L’internaute s’exaspère et se sent de plus en plus traqué. Les bannières publicitaires adaptées au profil du consommateur sont rendues possibles par la vente de son profil et la location de son suivi en temps réel sur les différents sites visités. Le développement des outils de tracking, de suivi du comportement (cookies, retargeting…) et les plates-formes d’échanges d’informations ont privé les individus du contrôle de leurs données personnelles puisque tout le monde peut les utiliser et les commercialiser.
Les informations sont aujourd’hui mutualisées sur des « méga » plates-formes (nouveaux « propriétaires » des profils), chacune des sociétés pouvant venir piocher l’information souhaitée et ainsi partager les revenus de ces locations de fichiers. Les acteurs du marché sont passés du CRM (Customer Relationship Management), aspiration et analyse des données personnelles, au VRM (Vendor Relationship Management), mutualisation et location de ces « datas » dans des méga-bases.
La nécessité de miser sur la transparence et de placer l’individu au centre de l’écosystème
Au final, l’individu occupe une place centrale, mais il est complètement exclu de l’écosystème ! Le web 2.0 repose, au départ, sur le partage des informations, mais comment faire aujourd’hui pour les contrôler alors qu’elles sont récoltées et vendues par des sociétés sans aucun consentement ?

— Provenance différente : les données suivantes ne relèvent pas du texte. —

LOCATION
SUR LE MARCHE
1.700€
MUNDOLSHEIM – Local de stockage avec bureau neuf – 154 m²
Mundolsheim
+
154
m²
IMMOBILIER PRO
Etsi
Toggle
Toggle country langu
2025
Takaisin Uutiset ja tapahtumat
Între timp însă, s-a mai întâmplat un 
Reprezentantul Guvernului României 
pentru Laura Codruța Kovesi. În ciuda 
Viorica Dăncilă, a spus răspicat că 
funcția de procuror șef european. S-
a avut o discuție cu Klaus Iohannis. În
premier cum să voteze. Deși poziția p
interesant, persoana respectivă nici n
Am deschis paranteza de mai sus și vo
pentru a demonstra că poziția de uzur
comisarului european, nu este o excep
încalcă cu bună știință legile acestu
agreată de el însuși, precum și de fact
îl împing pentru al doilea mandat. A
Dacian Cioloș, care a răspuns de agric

L’industrie de l’e-mailing voit son marché s’effondrer car certains, minoritaires, ont abusé des fichiers en inondant les boîtes mail… Le modèle s’essouffle et d’autres alternatives se créent afin de redonner du sens à la relation entre les individus et leurs marques favorites. Il y a quatre ans, une adresse mail valait environ 45 centimes d’euros, aujourd’hui elle peut se brader à 12 centimes. De plus, sur la quantité de messages et d’offres diffusés vers les boites mails, seuls 75 % sont délivrés et 25 % sont bloqués ou n’arrivent pas. Pour survivre, le marché du marketing direct a l’obligation de se rénover, d’innover afin de satisfaire les utilisateurs et les annonceurs.

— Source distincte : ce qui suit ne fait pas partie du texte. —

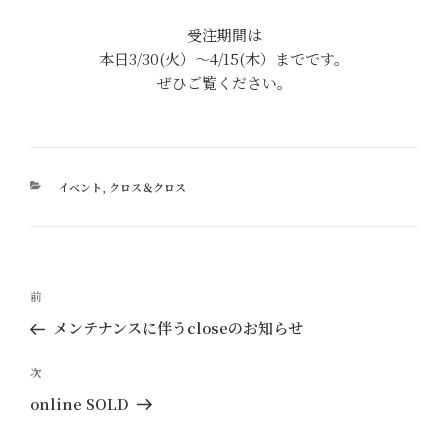
受注期間は
本日3/30(火）～4/15(木）までです。
ぜひご覧ください。
カ
イベント
,
クロス＆クロス
テ
ゴ
リ
ー
投
過
前
稿
去
メンテナンスに伴うcloseのお知らせ
ナ
の
ビ
投
次
次
ゲ
稿
の
online SOLD
ー
投
稿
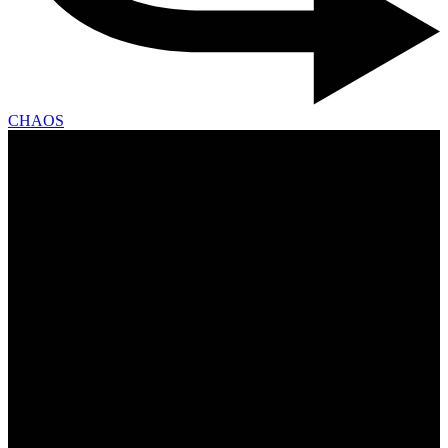
CHAOS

Pendant longtemps, les marques n’ont pas eu d’autre choix que de se tourner vers des prestataires (les éditeurs), seuls capables de récolter de l’information. Avec l’effondrement des solutions actuelles et l’apparition de nouvelles solutions, elles ont désormais la possibilité de trouver l’information en direct et de manière transparente. En effet, ces nouveaux outils sont sollicités par les consommateurs pour établir une relation de confiance et surtout légale. C’est le cas du « Permission Marketing » qui permet à l’individu, l’internaute, le mobinaute… de devenir décisionnaire en sélectionnant ses marques favorites avec qui il a envie de créer une relation de consommation durable ou pas, claire et transparente. Laissez donc entrer l’individu dans le jeu . Vive le « Permission Marketing » !
Christian-François Viala est président-Fondateur de Yes Profile.